On August 29, 2013, the IRS issued Revenue Ruling 2013-17 and a set of Frequently Asked Questions which provide guidance on how the IRS and Treasury will handle same sex marriages for tax related issues.  Under the guidance, a same sex couple’s marital status is based on the laws of the state in which the ceremony was performed, not on the laws of the state where the couple resides.  Therefore, if the couple was married in a state that recognizes same-sex marriage, they will be considered married for federal tax purposes, even if the state where they reside does not recognize the union.  This guidance is to be applied prospectively, beginning on September 16, 2013.
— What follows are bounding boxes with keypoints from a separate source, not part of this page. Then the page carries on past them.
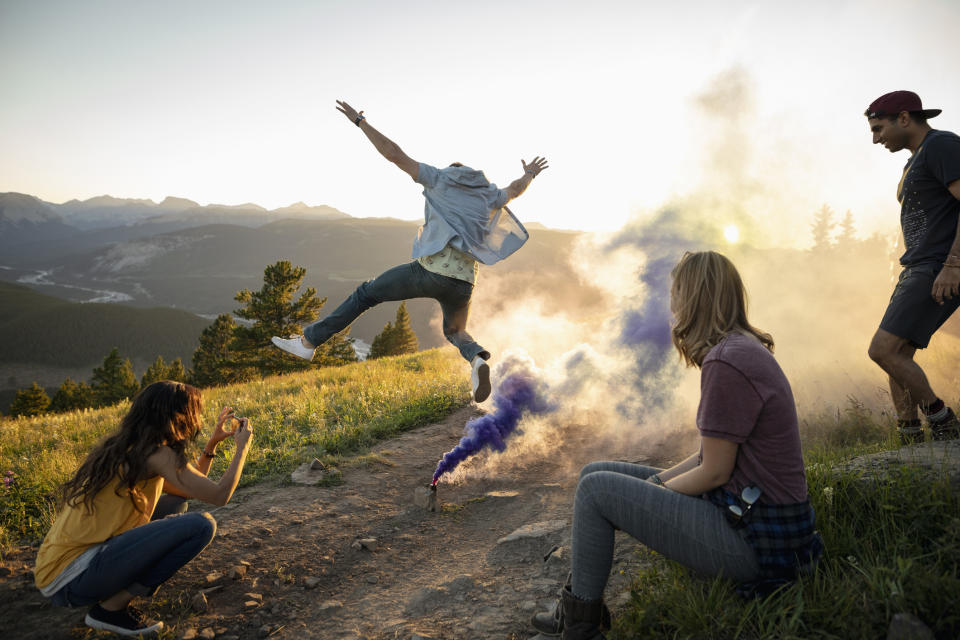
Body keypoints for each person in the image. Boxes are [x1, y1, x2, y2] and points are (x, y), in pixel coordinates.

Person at [530, 251, 822, 640]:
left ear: (695, 298)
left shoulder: (727, 362)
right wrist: (657, 484)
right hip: (761, 521)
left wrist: (657, 491)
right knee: (595, 473)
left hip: (756, 542)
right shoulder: (740, 348)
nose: (672, 304)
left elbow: (715, 471)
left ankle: (580, 629)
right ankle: (577, 609)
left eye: (677, 293)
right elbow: (709, 456)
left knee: (595, 490)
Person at [272, 99, 548, 403]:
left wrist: (360, 121)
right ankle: (478, 361)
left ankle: (308, 342)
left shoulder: (439, 179)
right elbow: (515, 189)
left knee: (366, 294)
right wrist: (530, 174)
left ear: (451, 172)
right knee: (456, 333)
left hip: (430, 271)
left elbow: (393, 154)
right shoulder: (489, 195)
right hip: (465, 281)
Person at [34, 381, 254, 637]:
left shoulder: (129, 446)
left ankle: (112, 590)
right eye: (196, 412)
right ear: (179, 416)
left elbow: (186, 489)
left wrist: (211, 445)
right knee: (201, 526)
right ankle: (110, 610)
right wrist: (243, 447)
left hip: (54, 571)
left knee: (175, 503)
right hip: (73, 581)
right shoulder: (156, 453)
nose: (198, 419)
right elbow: (219, 495)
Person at [864, 90, 960, 443]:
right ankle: (910, 435)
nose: (876, 139)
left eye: (879, 128)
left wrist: (954, 264)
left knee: (882, 350)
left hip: (937, 266)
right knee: (898, 353)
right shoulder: (914, 160)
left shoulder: (941, 145)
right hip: (918, 267)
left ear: (904, 118)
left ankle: (943, 421)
Based on this guidance, effective September 16, 2013, same sex spouses must be treated the same as opposite sex spouses for purposes of the tax rules governing employee benefit plans.  Here are some of the things you will need to consider:

  • For defined benefit and defined contribution plans:
    • The consent of the same sex spouse must be obtained for a participant’s choice of a non-spouse beneficiary for death benefits;
    • If spousal consent is required for a loan from a defined contribution plan, the same sex spouse must consent;
    • If the plan is subject to the spousal annuity rules (QJSAs and QPSAs), the same sex spouse will be eligible for the survivor annuity and will have to consent if the participant wants to elect another form of benefit;
    • The same sex spouse will have the tax benefits of a spousal rollover;
    • The same sex spouse will have favorable minimum required distribution calculations for surviving spouse benefits; and
    • Same sex spouses will be entitled to benefits provided under a Qualified  Domestic Relations Order (“QDRO”) in the event of divorce.
  • For health and welfare plans:
    • At this time, the plan is not required to offer benefits to same sex spouses, so if your plan document references the federal definition of “spouse” and you want to continue the plan as it is, you will need to amend the definition to specifically exclude same sex spouses;
    • If your plan already provided eligibility for same sex spouses, you no longer have to impute the value of the coverage to the income of your employee – all benefits provided will be free of federal tax (state tax may apply, though);
      • The employer may recoup any Social Security and Medicare tax over-payments resulting from imputing income of benefits provided to same sex spouses for any open tax years.
  • If you have a cafeteria plan that provides for pre-tax premiums, then an employee may pay the cost of the same sex spousal coverage through the cafeteria plan;
  • HRAs, HSAs and FSAs may be used to cover expenses of a same-sex spouse; and
  • Expenses for the care of a disabled same-sex spouse may be reimbursed through a dependent care FSA or dependent care assistance program.